The problem arises when the baby is unwanted or unplanned, at a time when the mother is not prepared to have a child or is unable to raise the child. What happens in this scenario? Surely, no other person has the right to decide whether the mother should or should not have the child. So we go back to the question on who decides. Is it the mother or is it the child in the mother’s womb, who totally depends on his mother to decide and allow the child a chance to live? The argument here seems to be in favour of the unborn child who must get his chance to live, as that’s nature’s way.

But what happens in case a woman is raped? She conceives and now she feels nothing but compete hatred for the life growing within her. A life from a person she probably does not even know, so how can she be expected to feel love and take care of a child that is going to be a living reminder of the most horrific moment of her life? Is it fair for society to expect her to feel love and allow the child to live?
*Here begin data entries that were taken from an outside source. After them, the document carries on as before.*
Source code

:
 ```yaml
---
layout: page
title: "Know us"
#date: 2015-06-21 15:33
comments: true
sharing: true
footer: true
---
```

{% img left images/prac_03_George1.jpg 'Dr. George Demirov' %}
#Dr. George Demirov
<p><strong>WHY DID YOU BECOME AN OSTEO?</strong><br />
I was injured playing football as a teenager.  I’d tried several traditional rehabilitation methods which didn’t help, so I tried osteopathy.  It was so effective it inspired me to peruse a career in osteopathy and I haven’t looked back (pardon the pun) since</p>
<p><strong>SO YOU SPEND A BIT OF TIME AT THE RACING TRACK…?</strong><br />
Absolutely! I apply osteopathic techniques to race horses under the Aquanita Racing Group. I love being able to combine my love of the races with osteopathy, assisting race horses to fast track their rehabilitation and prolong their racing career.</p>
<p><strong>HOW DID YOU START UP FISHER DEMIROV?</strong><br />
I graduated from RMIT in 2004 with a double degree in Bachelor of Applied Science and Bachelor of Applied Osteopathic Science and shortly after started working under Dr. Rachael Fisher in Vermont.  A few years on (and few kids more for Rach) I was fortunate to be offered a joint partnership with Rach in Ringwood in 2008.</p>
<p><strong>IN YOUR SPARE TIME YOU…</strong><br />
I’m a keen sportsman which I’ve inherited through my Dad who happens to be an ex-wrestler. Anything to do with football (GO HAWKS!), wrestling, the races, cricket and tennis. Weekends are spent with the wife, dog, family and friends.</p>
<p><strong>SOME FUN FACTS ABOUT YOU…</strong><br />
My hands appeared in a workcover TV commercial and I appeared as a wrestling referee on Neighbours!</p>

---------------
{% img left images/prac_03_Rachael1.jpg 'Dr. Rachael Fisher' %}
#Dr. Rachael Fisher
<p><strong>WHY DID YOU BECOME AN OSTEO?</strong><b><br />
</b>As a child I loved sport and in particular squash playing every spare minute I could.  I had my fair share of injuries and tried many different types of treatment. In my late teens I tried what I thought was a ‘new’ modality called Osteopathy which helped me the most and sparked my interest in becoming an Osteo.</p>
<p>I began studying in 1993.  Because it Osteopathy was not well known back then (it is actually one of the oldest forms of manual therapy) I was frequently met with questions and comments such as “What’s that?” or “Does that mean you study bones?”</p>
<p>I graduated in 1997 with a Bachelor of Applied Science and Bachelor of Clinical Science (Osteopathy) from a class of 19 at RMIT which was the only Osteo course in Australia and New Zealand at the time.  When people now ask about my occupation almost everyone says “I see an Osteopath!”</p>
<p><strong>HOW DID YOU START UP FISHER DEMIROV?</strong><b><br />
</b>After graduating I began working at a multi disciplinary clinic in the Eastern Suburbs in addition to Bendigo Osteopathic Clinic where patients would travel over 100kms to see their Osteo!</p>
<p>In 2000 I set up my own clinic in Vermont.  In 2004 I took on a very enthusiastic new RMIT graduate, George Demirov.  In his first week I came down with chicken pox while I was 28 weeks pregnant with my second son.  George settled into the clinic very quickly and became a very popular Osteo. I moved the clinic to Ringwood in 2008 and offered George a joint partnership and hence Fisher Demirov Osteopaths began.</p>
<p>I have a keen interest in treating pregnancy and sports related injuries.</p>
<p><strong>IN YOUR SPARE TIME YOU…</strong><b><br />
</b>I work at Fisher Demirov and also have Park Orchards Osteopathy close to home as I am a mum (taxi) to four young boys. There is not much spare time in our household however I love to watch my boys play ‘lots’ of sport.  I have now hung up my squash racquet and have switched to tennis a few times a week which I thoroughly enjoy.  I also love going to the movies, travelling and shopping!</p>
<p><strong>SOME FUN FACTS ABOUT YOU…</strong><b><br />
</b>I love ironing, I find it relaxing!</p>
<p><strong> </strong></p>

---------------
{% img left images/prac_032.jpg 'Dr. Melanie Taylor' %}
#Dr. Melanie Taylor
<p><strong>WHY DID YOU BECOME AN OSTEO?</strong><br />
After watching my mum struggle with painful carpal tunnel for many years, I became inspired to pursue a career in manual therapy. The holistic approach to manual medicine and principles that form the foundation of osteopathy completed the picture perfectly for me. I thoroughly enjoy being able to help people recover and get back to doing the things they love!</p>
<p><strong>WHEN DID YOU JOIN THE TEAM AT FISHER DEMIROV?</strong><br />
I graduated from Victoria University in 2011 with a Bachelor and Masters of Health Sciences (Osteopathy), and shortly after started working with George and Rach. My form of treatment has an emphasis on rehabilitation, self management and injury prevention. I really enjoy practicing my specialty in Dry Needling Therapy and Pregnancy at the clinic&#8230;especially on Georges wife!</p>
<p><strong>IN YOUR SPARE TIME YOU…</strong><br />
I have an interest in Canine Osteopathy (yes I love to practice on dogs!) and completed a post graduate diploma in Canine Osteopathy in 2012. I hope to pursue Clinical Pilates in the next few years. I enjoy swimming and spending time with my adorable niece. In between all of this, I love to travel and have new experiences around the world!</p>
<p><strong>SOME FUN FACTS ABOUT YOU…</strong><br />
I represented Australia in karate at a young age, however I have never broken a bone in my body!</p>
Isn’t it her ‘right to choose’?

Aruna Shanbaug case

Let’s move on to another area where the issue of euthanasia is alive and debated. Imagine a patient who is involved in a serious accident. He is now in a vegetative state and in coma. The doctors are keeping him alive using a ventilator and is on a liquid diet fed through tubes. He has no chance of recovery and is completely at the mercy of the doctors to continue stay ‘alive’. The same is true of terminally ill patients who are in coma due to some illness.

Take the case of Aruna Shanbaug. In 1973, she was working as a nurse in Mumbai’s KEM hospital. One day she was attacked by a sweeper in the same hospital, who strangled and sodomized her. He used a chain to strangle her that resulted in oxygen deprivation to her brain, leading to a coma. Till date she lies in coma. The staff at KEM have kept her alive all these years.

However, this gave rise to the debate whether Aruna should be kept alive or should she be allowed to die. The question is who is to decide? Aruna has a fundamental right to live but she cannot decide for herself whether to live or to give up on life. So who does? Another question arises. Were Aruna to be conscious, would she like to live this life? Doesn’t ‘quality of life’ also matter? To stay alive in ‘medical’ sense vs staying alive in the ‘social’ sense, that’s the debate. Aruna too has the right to live a happy and healthy life but since these were denied completely, would she want to continue living on life support? What purpose does that serve? Either for her or for her near and dear ones?

Legal viewpoint

The debate was taken forward to the Supreme Court and in 2011, the court rejected the plea to discontinue Aruna’s life support, taking into account KEM Hospital’s decision to continue supporting her but issued a set of broad guidelines legalizing ‘passive euthanasia’ in India. Passive euthanasia involves the withdrawing of treatment or food that would allow the patient to live. The court rejected ‘active euthanasia’ that involves injecting the patient with lethal compounds to end the person’s life and has left it to the parliament to debate and decide laws on this sensitive issue. Some countries like Switzerland, Belgium, the Netherlands and some states in the US, allow ‘active euthanasia’. In early 80s, a movie called ‘Whose life is it anyways’ took up this issue.

So here we have a situation where the debate on ‘right to life’ vs ‘right to choose’ again comes up. Every person has the right to live but also has the right to live a ‘qualitative’ life, even if the word ‘qualitative’ is subjective. If the quality of life is denied to the person, and if he is unable to decide for himself whether to continue to live on life support or to give up on life, then it must be left to the family and the doctors to take a call on withdrawal of life support. Here the ‘right to choose’ life or not, must be taken by the family, as they are involved with the process, the medical cost and the emotional cost of keeping the person alive.

Holding a viewpoint on this contentious issue is not easy but it is essential for you to debate within yourself on which side of the debate you are on. Your view counts!